Is Banning the Box Too Costly for Employers?
Banning the Box
Last year, the federal government made a concerted effort to banning the box when it came to past convictions. The “box” referred to is the box on job applications which asks applicants whether they have been convicted of any crime, including felonies. It was believed that a number of otherwise-qualified individuals (many of them minority applicants) were not being considered for job positions simply because they had a criminal history. The federal government took the lead and declared it was banning the box when it came to its own hiring practices, and many companies in the private sector responded favorably to the idea themselves. However, guidance from the Equal Employment Opportunity Commission (EEOC) about implementing the practice has some private employers wondering if banning the box comes with more costs than benefits.

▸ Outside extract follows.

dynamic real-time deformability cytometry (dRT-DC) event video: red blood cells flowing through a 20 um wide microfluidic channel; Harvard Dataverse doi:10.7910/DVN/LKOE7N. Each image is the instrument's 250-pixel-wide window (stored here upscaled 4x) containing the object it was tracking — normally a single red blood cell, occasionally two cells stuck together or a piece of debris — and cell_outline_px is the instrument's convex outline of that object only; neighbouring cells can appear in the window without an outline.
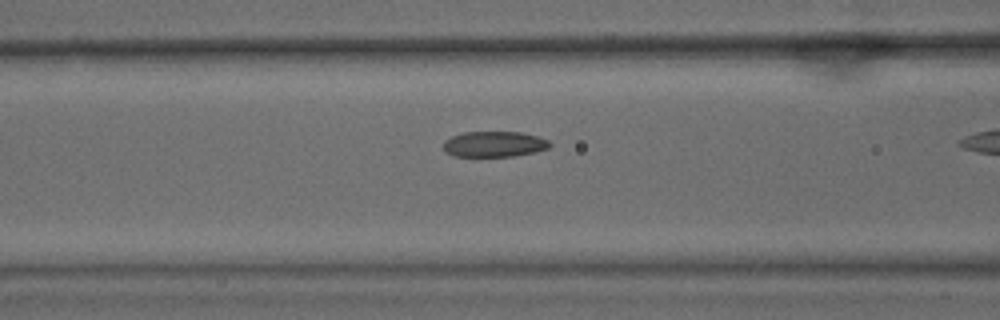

Banning the Box Means Individualized Assessments
Banning the box does not mean that employers are not able to take a person’s criminal history into account when determining whether to hire that individual. Instead, it simply means that the fact a person does have a criminal history should not be an automatic disqualifier to a potential employee. Instead, the employer is expected to conduct an individualized assessment of the candidate, including his or her criminal record, before determining not to hire the individual. The process would work something like this:
The potential employee would see a job position advertised and would make application to be considered for the job;
On the application and/or during the job interview, the potential employee would disclose to the employer that he or she has been convicted of one or more crimes;
The employer would verify this by conducting a criminal background check;
The employer would make a determination as to whether the criminal history of the individual affected his or ability to complete the job tasks of the position and/or raised questions about his or her ability to work safely around others and not harm the personal or property interests of the employer;
If such questions or concerns did in fact arise, the potential employee should be given an opportunity to address the concerns either in person or in writing and describe for the employer why those concerns are unfounded;
The employer would then make a hiring decision. If the employer decided not to hire the individual, then the person would be provided an explanation if his or her criminal history played a role in the decision.
It is contemplated by the EEOC that such assessments would be completed for each job applicant with a criminal past.
While private sector employees generally believe that banning the box is a good idea and gives those who would have been automatically screened out of the job application process a real opportunity to compete for work, some employers are concerned about the cost that the EEOC’s desired “individual assessments” would cost. Employers who hire a large number of workers throughout the year or who typically have a large number of applicants who apply for a job posting are wondering if the time and resources necessary to review every applicant’s criminal history are too great.
The Cost of Individualized Assessments
While such concerns may have some validity, at least for now employers wanting to comply with the EEOC’s hiring guidance must be prepared to take on the extra burdens that individual assessments will cause by banning the box. Employers should consider the following: either protecting themselves from potential lawsuits and complaints by expending the necessary time and resources in conducting individual assessments, or be prepared to pay the costs of a complaint or lawsuit filed by a disgruntled applicant with a criminal history.